The surgical correction of duodenal atresia is by:
a. Whenever the diagnosis of duodenal obstruction is entertained, malrotation and midgut volvulus must be excluded. This topic is covered in further detail below.
b. Other causes of duodenal obstruction include duodenal atresia, duodenal web, stenosis, annular pancreas, or duodenal duplication cyst.
c. Duodenal obstruction is easily diagnosed on prenatal ultrasound, which demonstrates the fluid-filled stomach and proximal duodenum as two discrete cystic structures in the upper abdomen.
d. Associated polyhydramnios is common and presents in the third trimester.
e. In 85% of infants with duodenal obstruction, the entry of the bile duct is proximal to the level of obstruction, such that vomiting is bilious.
f. Approximately one-third of newborns with duodenal atresia have associated Down syndrome (trisomy 21).
g. Patients then should be evaluated for associated cardiac anomalies.
h. Once the work-up is complete and the infant is stable, the patient is taken to the operating room and the abdomen is entered through a transverse right upper quadrant supraumbilical incision under general endotracheal anesthesia.
i. Associated anomalies should be sought at the time of the operation. These include malrotation, anterior portal vein, a second distal web, and biliary atresia.
j. The surgical treatment of choice for duodenal obstruction due to duodenal stenosis or atresia or annular pancreas is a duodenoduodenostomy.

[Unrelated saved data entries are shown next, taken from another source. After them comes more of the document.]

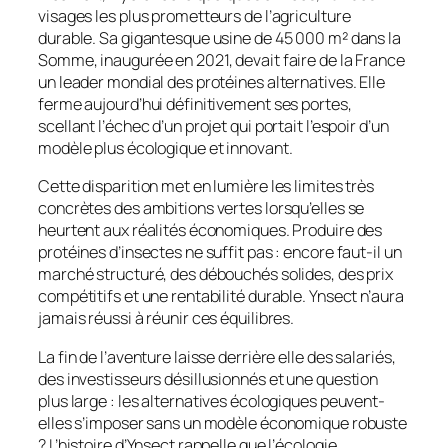
visages les plus prometteurs de l’agriculture
durable. Sa gigantesque usine de 45 000 m² dans la
Somme, inaugurée en 2021, devait faire de la France
un leader mondial des protéines alternatives. Elle
ferme aujourd’hui définitivement ses portes,
scellant l’échec d’un projet qui portait l’espoir d’un
modèle plus écologique et innovant.
Cette disparition met en lumière les limites très
concrètes des ambitions vertes lorsqu’elles se
heurtent aux réalités économiques. Produire des
protéines d’insectes ne suffit pas : encore faut-il un
marché structuré, des débouchés solides, des prix
compétitifs et une rentabilité durable. Ynsect n’aura
jamais réussi à réunir ces équilibres.
La fin de l’aventure laisse derrière elle des salariés,
des investisseurs désillusionnés et une question
plus large : les alternatives écologiques peuvent-
elles s’imposer sans un modèle économique robuste
? L’histoire d’Ynsect rappelle que l’écologie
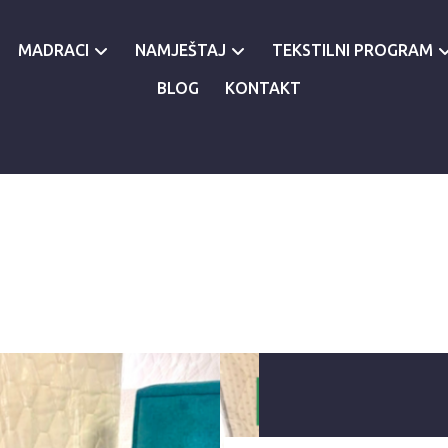
MADRACI
NAMJEŠTAJ
TEKSTILNI PROGRAM
BLOG
KONTAKT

k. In cases in which the duodenum is extremely dilated, the lumen may be tapered using a linear stapler with a large Foley catheter (24F) in the duodenal lumen.
l. It is important to emphasize that an annular pancreas is never divided. Treatment of duodenal web includes vertical duodenotomy, excision of the web, oversewing of the mucosa, and closing the duodenotomy horizontally.
m. Late complications from repair of duodenal atresia occur in approximately 12 to 15% of patients, and include megaduodenum, intestinal motility disorders, and gastroesophageal reflux.